[[ Page extract open ]]

A third issue that you may wish to monitor is the possibility that the executive becomes involved in serial relationships with subordinate female employees. As you can imagine, this behavior can be quite disruptive in the workplace. Even worse, there are a host of potential problems if the executive is involved with more than one person at a time, or if one member of the “couple” considers it more exclusive than the other. Needless to point out, these situations inject a variety of problems into the working environment that neither the company nor its Human Resource professionals should have to contend.
Yet a fourth question, close to the inquiry you posed, but nevertheless distinct, is what impact the relationship is having on others in the same business unit. Perhaps they are accepting of the relationship; perhaps not. (From the fact that one of your other female employees believes the relationship constitutes a Title VII violation, it would appear that the latter is true.) You need to understand that these types of relationships can have a corrosive effect on the work environment. Particularly where favoritism is involved, other employees can justifiably become resentful. If they feel they are being deprived of opportunities, or that a “less qualified” person is receiving certain opportunities or benefits, not because of merit but because of her relationship with the boss, this situation can be demoralizing. Of course, these observations hold true for spouses working for the same company, parent/child relationships, or other familial relationships. It is precisely because of the potential difficulties associated with these kinds of situations that some companies have adopted anti-nepotism policies or non-fraternization policies. (We previously have written on the subject of Non-Fraternization policies; use the “View By Topic” bar above to find the Index to past articles and scroll down to “Non-Fraternization”. See Quirky Question # 30.) These policies are not without their own problems, but they at least help minimize the risks of actual favoritism or perceptions of favoritism by other employees.

[[ Page extract closed ]]

Work request 1
In the passage on workplace relationships, which Quirky Question number is cited on the subject of non-fraternization?
Work request 2
In the passage on workplace relationships, swap "disruptive" for "damaging" and write out the text between "A third issue" and "have to contend.", inclusive.
The lines after the passage on workplace relationships are not needed.

[[ Data shown open ]]

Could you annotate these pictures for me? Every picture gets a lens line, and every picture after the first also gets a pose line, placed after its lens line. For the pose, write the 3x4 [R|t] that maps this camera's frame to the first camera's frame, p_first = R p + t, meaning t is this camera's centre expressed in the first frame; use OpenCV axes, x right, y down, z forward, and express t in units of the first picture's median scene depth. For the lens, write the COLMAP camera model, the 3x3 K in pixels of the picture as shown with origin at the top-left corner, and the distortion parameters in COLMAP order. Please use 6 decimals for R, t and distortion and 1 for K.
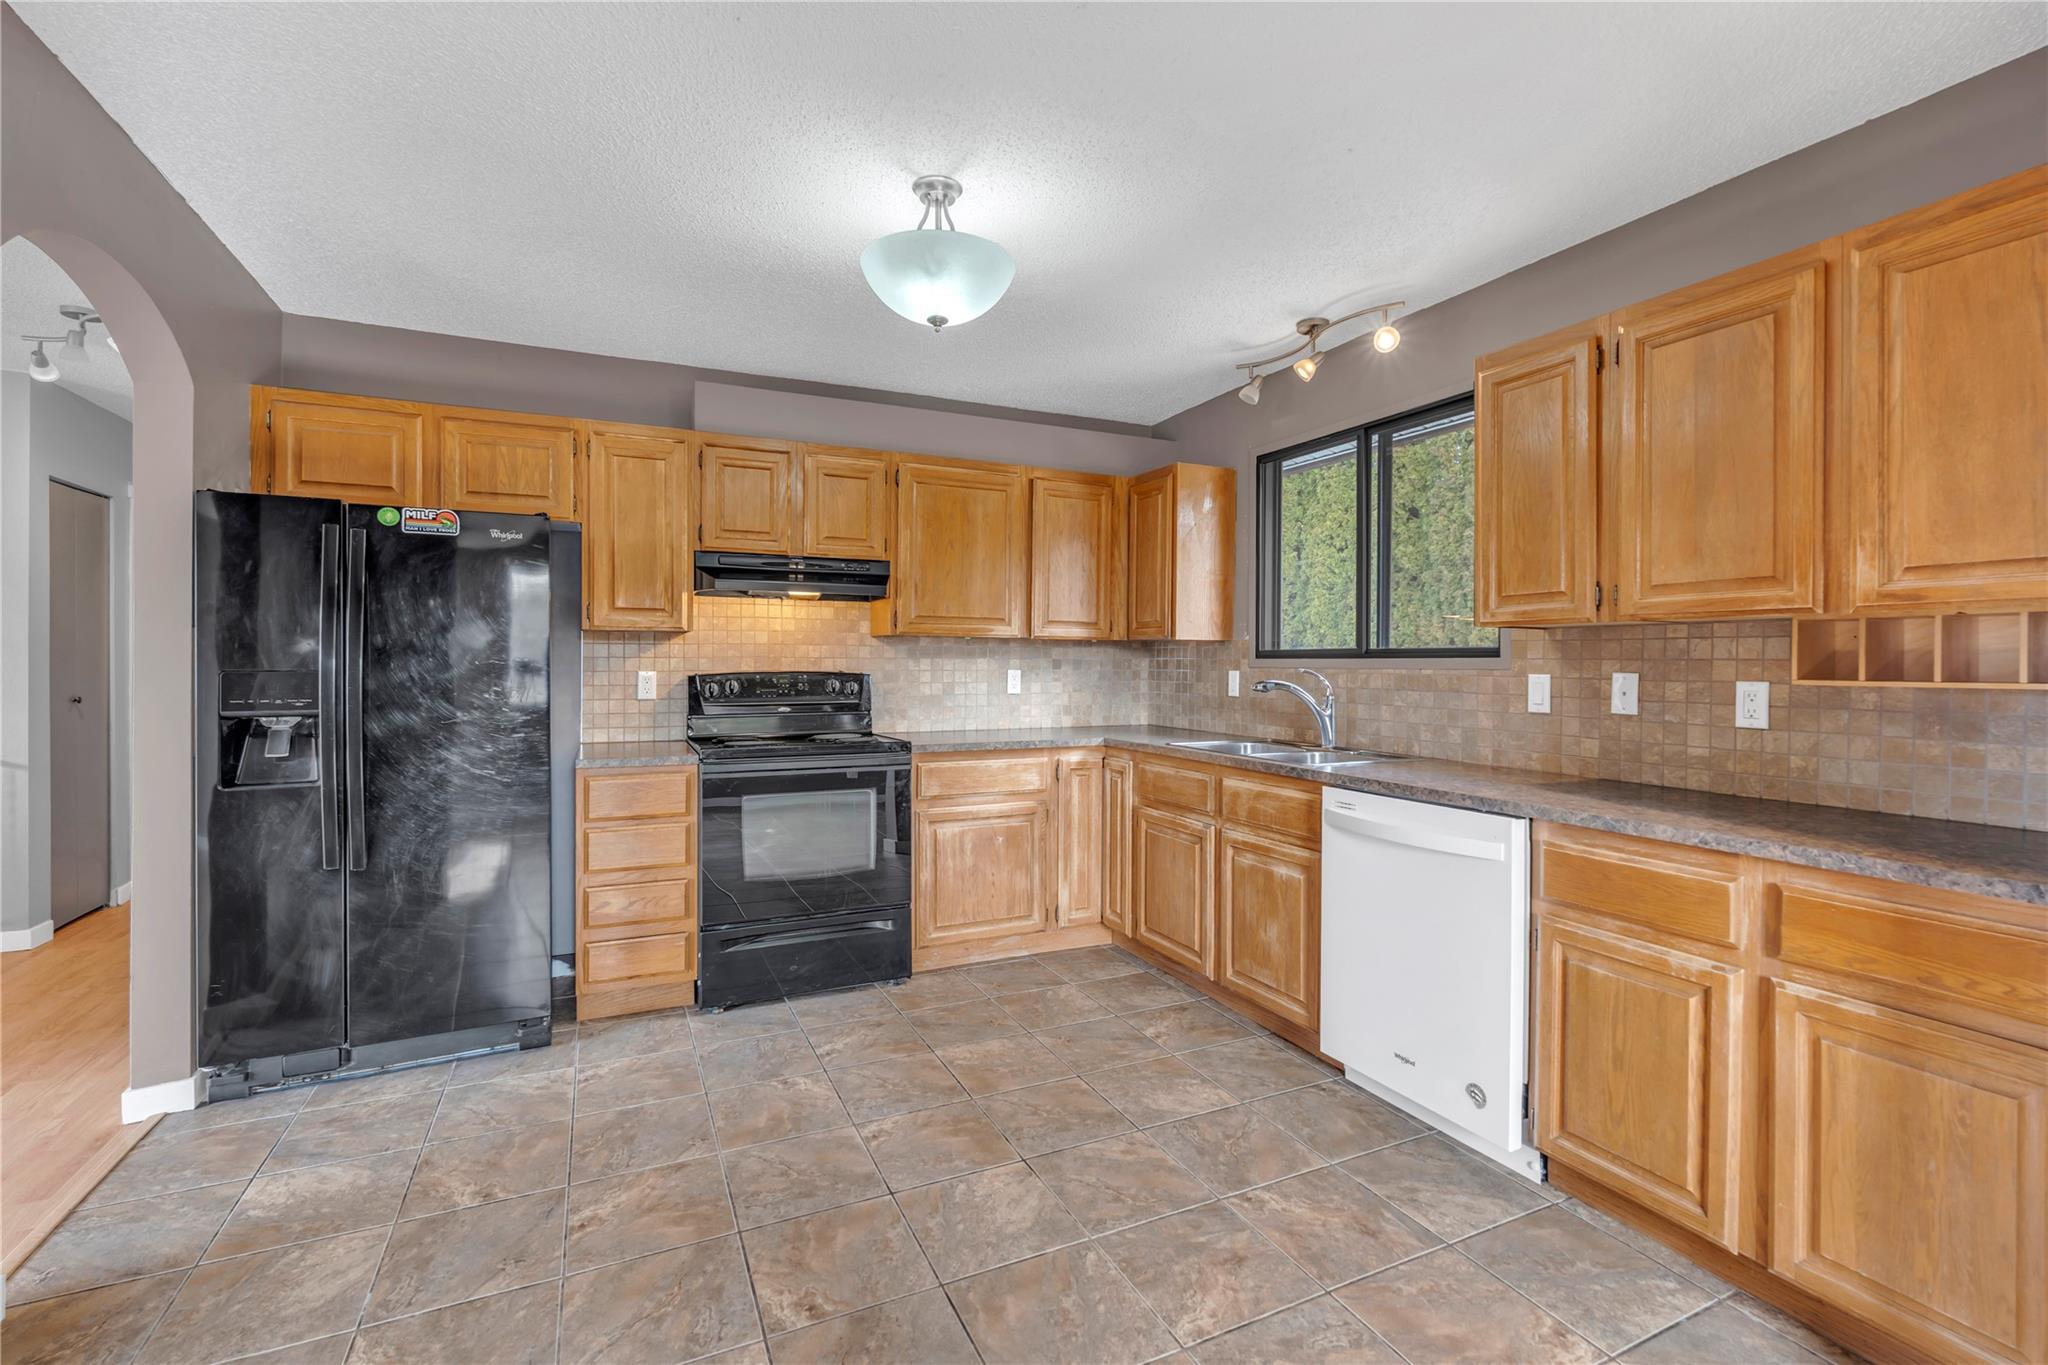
lens RADIAL K [[910.9, 0, 1025.0], [0, 910.9, 665.8], [0, 0, 1]] dist [-0.001414, -0.000417]
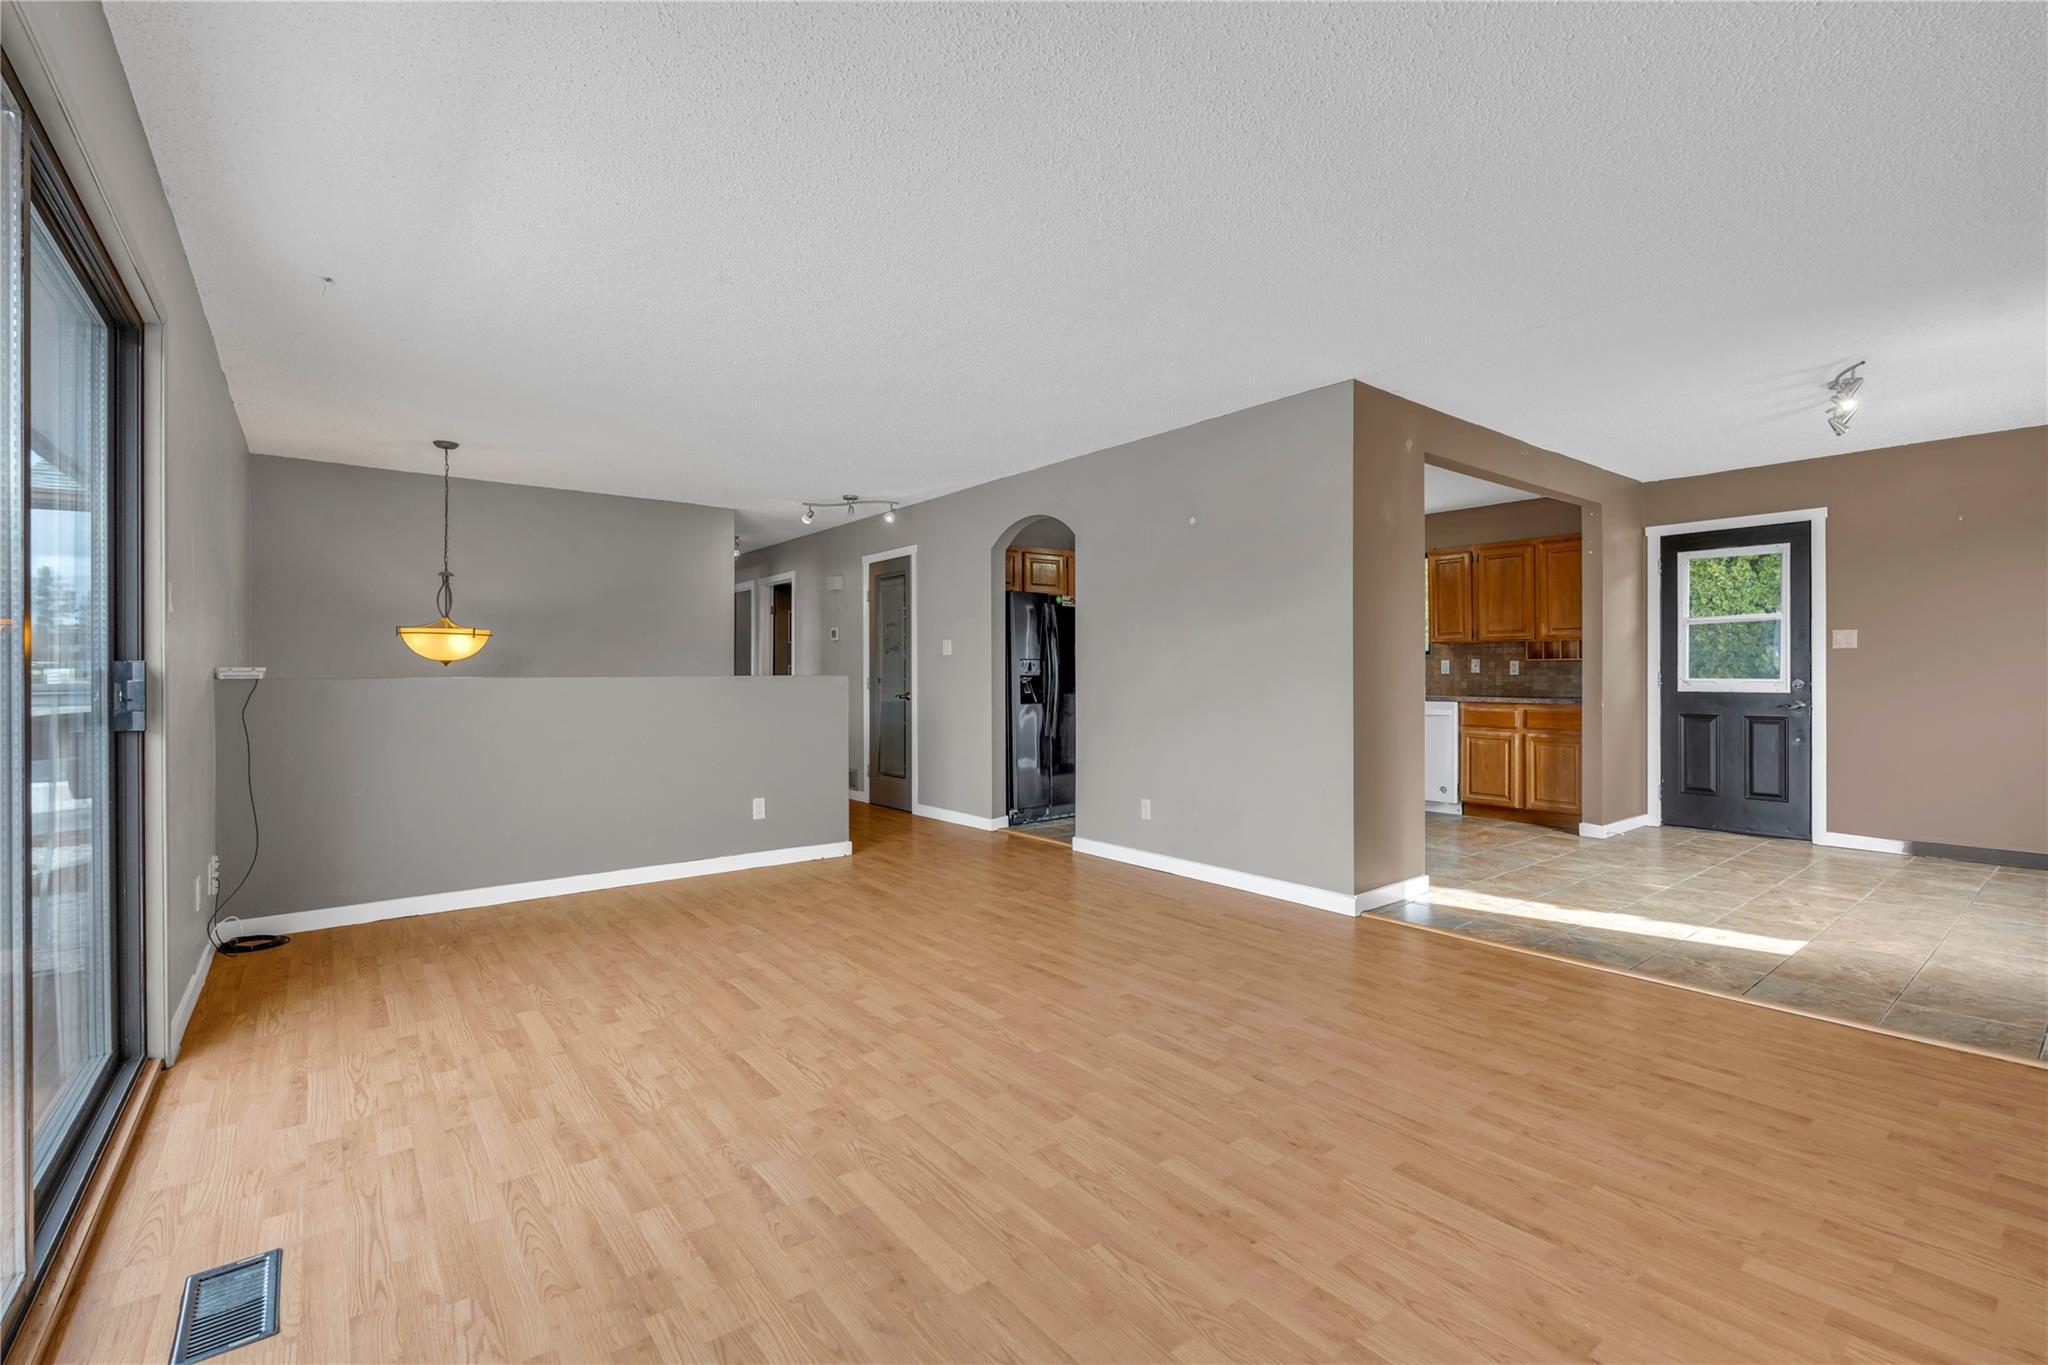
lens RADIAL K [[919.2, 0, 1014.4], [0, 919.2, 667.9], [0, 0, 1]] dist [-0.000821, -0.000154]
pose [[0.974871, -0.005191, 0.222709, -1.058159], [0.007636, 0.999920, -0.010121, 0.039870], [-0.222638, 0.011567, 0.974833, -1.138980]]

[[ Data shown closed ]]

Exercise output 1
Quirky Question # 30.

Exercise output 2
A third issue that you may wish to monitor is the possibility that the executive becomes involved in serial relationships with subordinate female employees. As you can imagine, this behavior can be quite damaging in the workplace. Even worse, there are a host of potential problems if the executive is involved with more than one person at a time, or if one member of the “couple” considers it more exclusive than the other. Needless to point out, these situations inject a variety of problems into the working environment that neither the company nor its Human Resource professionals should have to contend.